• [WORK TO BE COMPLETED]:
Write down exactly the lines from the one with "Wie können wir dir helfen?" to the end of the data, first and last included, and no others.

• [SOURCE RECORDS]:
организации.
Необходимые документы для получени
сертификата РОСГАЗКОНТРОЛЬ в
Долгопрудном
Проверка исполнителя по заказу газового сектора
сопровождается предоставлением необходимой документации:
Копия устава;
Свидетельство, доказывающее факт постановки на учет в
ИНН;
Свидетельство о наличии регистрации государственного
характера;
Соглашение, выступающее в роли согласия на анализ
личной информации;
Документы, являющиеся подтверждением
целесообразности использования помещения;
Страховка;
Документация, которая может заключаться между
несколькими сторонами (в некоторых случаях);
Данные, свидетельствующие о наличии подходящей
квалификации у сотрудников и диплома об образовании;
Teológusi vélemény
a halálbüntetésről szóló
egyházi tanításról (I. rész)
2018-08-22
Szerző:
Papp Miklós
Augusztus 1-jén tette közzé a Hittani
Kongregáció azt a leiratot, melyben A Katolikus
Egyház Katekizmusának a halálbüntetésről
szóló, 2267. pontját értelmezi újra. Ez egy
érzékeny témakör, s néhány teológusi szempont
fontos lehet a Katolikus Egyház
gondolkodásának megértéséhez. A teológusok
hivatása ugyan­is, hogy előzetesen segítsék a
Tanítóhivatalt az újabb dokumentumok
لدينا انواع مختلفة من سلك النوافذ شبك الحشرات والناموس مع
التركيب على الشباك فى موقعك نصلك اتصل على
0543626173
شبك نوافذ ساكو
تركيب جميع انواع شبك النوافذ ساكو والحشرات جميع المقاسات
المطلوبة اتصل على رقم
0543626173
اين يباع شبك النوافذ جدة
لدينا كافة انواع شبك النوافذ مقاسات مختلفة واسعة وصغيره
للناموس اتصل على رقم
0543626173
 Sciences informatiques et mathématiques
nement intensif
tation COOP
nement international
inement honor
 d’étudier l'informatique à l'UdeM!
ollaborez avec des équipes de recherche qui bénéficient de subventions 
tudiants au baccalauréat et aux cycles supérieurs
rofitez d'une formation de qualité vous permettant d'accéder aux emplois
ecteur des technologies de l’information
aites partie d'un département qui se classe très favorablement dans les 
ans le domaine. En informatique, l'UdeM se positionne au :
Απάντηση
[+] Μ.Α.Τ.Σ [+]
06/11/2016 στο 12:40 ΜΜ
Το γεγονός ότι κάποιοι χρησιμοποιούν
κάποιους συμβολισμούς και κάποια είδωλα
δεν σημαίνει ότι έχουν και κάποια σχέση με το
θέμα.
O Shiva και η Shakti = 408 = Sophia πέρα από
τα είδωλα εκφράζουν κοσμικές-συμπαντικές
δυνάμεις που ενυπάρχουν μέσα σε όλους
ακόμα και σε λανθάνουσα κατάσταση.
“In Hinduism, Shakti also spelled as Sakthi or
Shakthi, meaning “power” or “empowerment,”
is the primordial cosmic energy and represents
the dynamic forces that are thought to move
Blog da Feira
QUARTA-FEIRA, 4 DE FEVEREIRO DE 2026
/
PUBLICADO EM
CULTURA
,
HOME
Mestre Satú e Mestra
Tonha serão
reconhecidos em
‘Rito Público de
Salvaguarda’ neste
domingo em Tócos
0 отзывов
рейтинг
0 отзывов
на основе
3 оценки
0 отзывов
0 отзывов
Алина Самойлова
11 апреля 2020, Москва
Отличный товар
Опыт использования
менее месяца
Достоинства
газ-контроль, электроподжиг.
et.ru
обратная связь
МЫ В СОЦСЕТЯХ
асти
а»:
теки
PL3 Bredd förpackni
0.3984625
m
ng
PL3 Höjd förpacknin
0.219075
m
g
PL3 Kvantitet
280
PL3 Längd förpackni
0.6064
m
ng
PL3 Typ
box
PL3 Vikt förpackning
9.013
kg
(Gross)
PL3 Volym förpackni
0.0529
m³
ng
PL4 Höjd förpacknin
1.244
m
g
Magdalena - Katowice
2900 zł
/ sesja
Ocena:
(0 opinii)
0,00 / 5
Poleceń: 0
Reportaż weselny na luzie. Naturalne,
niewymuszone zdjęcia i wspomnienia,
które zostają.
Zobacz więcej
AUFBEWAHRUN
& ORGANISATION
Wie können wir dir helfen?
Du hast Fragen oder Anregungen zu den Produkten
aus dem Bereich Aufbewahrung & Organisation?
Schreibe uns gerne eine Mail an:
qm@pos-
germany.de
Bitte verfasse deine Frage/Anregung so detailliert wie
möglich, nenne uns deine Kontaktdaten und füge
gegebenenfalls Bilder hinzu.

• [RESULT OF THE TASK]:
Wie können wir dir helfen?
Du hast Fragen oder Anregungen zu den Produkten
aus dem Bereich Aufbewahrung & Organisation?
Schreibe uns gerne eine Mail an:
qm@pos-
germany.de
Bitte verfasse deine Frage/Anregung so detailliert wie
möglich, nenne uns deine Kontaktdaten und füge
gegebenenfalls Bilder hinzu.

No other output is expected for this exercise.